Aslında gerçekleşen yerel seçim ve açıklanan sonuçlara yapılan yorumlarda, AKP’ye oy veren insanların bu seçimlerde ekonomik kriz, işsizlik gibi sorunları ile sandığa gittiği ya da gitmediği ve seçmenin iktidara bir mesaj verdiği ifade edilmişti. Cumhurbaşkanı ve partinin bakanlarının da bu mesajı aldığı iddia edilmişti. Bunu iddia edenlerin büyük bir yanılgı içerisinde oldukları kesin. YEP’te işçilerin payına BES ve kıdem tazminatı fonu soygunu çıktı. Yani iktidar işçilerin, emekçilerin sesini duymamış olacak ki işçilerin var olan haklarının gaspına devam ediyor. Bu yılsonuna kadar fonun hayata geçirileceği, BES’le kıdem tazminatlarının aynı fonda toplanacağı açıklandı. Toplantı sonunda iktisatçılara yapılan açıklamada artık işçilerin BES’te daha düzenli ve disiplinli bir şekilde olacağı, BES’te olmayan işçinin kıdem tazminatı hakkından da mahrum kalacağı ifade edildi. Bu da işçilere dönük bir saldırı anlamına geliyor. Sermaye sınıfının temsilcilerinin yüzleri gülüyor. Yeni paketin çok olumlu olduğunu söylemeleri, desteklediklerini açıklamaları, aslında bu paketin bizim için hiç de hayırlı olmayacağının bir işareti.

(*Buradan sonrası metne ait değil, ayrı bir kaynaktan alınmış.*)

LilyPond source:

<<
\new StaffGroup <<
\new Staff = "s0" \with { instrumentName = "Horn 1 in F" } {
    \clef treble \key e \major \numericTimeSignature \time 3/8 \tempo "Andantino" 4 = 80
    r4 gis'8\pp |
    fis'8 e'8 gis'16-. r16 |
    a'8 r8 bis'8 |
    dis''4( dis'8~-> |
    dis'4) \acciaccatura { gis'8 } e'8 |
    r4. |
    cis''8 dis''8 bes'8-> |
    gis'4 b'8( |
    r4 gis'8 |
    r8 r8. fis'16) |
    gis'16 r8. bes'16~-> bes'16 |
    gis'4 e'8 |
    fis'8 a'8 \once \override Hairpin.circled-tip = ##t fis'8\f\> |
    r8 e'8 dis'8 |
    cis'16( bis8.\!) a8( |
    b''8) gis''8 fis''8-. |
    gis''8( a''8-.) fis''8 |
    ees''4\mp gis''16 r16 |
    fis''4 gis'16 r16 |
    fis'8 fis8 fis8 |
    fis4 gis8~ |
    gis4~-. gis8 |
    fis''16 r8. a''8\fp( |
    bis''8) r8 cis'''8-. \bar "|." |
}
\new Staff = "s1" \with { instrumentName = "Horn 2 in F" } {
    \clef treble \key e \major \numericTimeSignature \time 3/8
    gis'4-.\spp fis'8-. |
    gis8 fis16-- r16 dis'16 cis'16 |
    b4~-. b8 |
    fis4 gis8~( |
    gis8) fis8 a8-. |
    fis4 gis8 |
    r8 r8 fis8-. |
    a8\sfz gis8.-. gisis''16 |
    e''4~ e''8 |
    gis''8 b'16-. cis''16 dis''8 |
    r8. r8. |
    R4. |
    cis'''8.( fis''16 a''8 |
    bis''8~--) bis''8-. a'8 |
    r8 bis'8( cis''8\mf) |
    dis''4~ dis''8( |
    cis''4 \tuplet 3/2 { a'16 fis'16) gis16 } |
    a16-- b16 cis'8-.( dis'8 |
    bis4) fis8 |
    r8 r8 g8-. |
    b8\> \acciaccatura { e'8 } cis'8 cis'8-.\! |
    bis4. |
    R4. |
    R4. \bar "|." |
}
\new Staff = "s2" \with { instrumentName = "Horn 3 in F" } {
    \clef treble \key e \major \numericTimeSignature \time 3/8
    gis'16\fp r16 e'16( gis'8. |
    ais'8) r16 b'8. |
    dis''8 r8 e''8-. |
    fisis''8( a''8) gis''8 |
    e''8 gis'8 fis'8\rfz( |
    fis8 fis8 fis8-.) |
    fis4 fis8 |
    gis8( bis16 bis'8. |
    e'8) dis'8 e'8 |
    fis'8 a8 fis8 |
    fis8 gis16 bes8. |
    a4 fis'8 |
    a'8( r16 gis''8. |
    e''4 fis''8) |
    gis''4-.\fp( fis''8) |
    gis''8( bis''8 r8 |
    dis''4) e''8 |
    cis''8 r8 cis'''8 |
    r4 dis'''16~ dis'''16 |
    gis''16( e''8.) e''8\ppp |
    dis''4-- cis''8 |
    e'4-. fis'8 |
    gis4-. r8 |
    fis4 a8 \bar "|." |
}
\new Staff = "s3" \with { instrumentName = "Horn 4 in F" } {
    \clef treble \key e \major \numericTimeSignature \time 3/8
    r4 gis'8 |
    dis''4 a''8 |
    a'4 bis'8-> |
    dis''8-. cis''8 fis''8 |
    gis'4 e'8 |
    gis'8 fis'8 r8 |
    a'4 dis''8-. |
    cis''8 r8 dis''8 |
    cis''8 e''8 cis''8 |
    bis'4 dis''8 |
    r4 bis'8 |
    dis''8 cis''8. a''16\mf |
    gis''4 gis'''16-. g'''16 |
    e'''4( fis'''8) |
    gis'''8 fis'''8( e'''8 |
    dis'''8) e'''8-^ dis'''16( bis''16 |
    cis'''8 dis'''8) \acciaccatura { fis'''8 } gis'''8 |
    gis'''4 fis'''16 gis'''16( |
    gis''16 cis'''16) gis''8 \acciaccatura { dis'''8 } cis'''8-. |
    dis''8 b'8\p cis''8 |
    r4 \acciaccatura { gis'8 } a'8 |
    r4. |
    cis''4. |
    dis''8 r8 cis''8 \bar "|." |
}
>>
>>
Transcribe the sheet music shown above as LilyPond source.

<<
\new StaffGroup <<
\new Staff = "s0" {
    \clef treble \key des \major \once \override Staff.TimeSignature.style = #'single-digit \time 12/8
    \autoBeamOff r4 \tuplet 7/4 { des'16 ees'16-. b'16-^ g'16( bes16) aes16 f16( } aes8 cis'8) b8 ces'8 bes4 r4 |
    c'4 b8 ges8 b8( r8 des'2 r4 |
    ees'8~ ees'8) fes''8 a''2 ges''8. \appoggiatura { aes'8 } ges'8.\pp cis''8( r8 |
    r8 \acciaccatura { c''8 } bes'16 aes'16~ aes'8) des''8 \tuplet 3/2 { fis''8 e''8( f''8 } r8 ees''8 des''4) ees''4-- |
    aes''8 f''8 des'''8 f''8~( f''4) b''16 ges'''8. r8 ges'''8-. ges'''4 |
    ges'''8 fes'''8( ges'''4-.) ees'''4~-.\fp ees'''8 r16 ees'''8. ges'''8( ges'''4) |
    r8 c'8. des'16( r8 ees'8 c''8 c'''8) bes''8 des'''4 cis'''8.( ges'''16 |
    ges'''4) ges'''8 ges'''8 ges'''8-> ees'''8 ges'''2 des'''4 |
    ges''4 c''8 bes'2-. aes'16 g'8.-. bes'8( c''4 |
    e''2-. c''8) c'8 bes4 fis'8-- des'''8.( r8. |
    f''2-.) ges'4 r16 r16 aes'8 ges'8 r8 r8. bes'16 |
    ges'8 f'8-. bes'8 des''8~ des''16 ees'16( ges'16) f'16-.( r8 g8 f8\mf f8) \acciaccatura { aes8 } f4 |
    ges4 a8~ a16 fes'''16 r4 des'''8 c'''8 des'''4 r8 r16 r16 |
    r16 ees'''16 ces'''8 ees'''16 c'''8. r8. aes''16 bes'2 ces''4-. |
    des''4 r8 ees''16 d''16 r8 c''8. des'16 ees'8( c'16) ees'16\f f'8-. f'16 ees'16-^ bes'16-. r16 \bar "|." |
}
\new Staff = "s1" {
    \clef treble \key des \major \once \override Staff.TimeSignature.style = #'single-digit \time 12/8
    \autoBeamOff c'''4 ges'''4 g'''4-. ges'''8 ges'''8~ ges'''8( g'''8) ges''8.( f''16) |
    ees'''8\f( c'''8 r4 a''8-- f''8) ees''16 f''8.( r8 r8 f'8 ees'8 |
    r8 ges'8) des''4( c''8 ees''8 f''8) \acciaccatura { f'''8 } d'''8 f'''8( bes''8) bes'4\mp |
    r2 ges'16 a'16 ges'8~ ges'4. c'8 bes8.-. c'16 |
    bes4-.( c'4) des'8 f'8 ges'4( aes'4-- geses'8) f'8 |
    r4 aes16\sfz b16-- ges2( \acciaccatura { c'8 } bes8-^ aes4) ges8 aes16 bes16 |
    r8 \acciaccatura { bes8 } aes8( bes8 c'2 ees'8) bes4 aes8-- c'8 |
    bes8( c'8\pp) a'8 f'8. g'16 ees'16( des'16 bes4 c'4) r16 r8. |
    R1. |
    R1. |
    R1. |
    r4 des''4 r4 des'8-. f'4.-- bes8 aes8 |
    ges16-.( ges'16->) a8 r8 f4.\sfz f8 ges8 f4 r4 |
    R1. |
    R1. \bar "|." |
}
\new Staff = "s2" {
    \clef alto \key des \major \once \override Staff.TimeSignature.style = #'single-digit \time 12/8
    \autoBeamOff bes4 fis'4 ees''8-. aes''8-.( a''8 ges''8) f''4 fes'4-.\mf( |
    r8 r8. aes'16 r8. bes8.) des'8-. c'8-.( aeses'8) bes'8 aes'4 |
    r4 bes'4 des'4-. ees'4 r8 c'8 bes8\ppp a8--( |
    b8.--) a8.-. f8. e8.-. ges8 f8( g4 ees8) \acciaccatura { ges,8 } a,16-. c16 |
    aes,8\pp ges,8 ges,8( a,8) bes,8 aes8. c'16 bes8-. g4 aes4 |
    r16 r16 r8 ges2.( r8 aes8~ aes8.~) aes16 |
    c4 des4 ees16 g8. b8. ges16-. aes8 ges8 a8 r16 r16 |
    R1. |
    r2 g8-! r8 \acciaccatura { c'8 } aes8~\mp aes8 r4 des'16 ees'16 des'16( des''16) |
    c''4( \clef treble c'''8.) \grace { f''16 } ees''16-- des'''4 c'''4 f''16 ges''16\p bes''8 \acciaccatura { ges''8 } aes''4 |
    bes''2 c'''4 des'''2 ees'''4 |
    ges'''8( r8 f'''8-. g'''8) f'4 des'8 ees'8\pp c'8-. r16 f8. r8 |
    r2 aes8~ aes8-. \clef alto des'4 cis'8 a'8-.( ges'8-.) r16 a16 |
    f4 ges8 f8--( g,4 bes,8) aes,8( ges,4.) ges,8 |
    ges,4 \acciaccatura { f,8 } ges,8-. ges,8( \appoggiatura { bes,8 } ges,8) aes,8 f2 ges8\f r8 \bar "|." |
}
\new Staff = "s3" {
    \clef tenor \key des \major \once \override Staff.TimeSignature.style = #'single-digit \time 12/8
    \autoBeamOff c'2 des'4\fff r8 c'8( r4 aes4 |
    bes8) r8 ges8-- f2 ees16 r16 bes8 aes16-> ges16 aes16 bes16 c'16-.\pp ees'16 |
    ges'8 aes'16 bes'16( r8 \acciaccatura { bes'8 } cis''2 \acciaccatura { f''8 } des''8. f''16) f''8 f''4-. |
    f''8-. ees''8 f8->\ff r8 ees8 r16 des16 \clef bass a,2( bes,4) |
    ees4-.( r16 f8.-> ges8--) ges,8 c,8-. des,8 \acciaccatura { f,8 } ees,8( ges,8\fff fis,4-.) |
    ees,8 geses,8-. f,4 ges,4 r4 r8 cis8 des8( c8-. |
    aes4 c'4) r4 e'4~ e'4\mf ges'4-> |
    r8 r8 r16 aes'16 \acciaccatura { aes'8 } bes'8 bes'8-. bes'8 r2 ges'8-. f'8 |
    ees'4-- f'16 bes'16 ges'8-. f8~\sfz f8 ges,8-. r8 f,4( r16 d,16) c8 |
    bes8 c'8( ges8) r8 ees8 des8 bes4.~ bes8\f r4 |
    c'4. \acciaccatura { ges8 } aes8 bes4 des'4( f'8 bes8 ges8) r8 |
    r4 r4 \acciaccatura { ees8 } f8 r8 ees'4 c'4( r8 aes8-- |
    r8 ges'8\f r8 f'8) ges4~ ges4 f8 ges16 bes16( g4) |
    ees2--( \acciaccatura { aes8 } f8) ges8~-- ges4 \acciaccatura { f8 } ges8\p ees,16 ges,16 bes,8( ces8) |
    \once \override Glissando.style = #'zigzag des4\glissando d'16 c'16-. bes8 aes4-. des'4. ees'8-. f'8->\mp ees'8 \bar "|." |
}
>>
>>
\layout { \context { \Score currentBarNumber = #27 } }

Önümüzde İşçi Sınıfının Uluslararası Birlik, Mücadele ve Dayanışma Günü olan 1 Mayıs var. İşçiler olarak yerel seçimlere gösterdiğimiz ilginin çok daha fazlasını 1 Mayıs’a göstermeliyiz. Sonuçta hep beraber nur topu gibi krizi kucağımıza bırakmaya çalışıyorlar. Demek ki bizi yönetenler, sadece sandıkla, seçimle işçilerin emekçilerin sesini duymuyorlar. Gelin kitlesel bir katılımla 1 Mayıs alanlarını dolduralım. Alanlarda yüz binlerce işçi bir arada taleplerimizi haykıralım. Örgütlenelim, güçlenelim, mücadele saflarımızı sıklaştıralım. 1 Mayıs alanlarından gerekli cevabı yüz binler olarak verelim.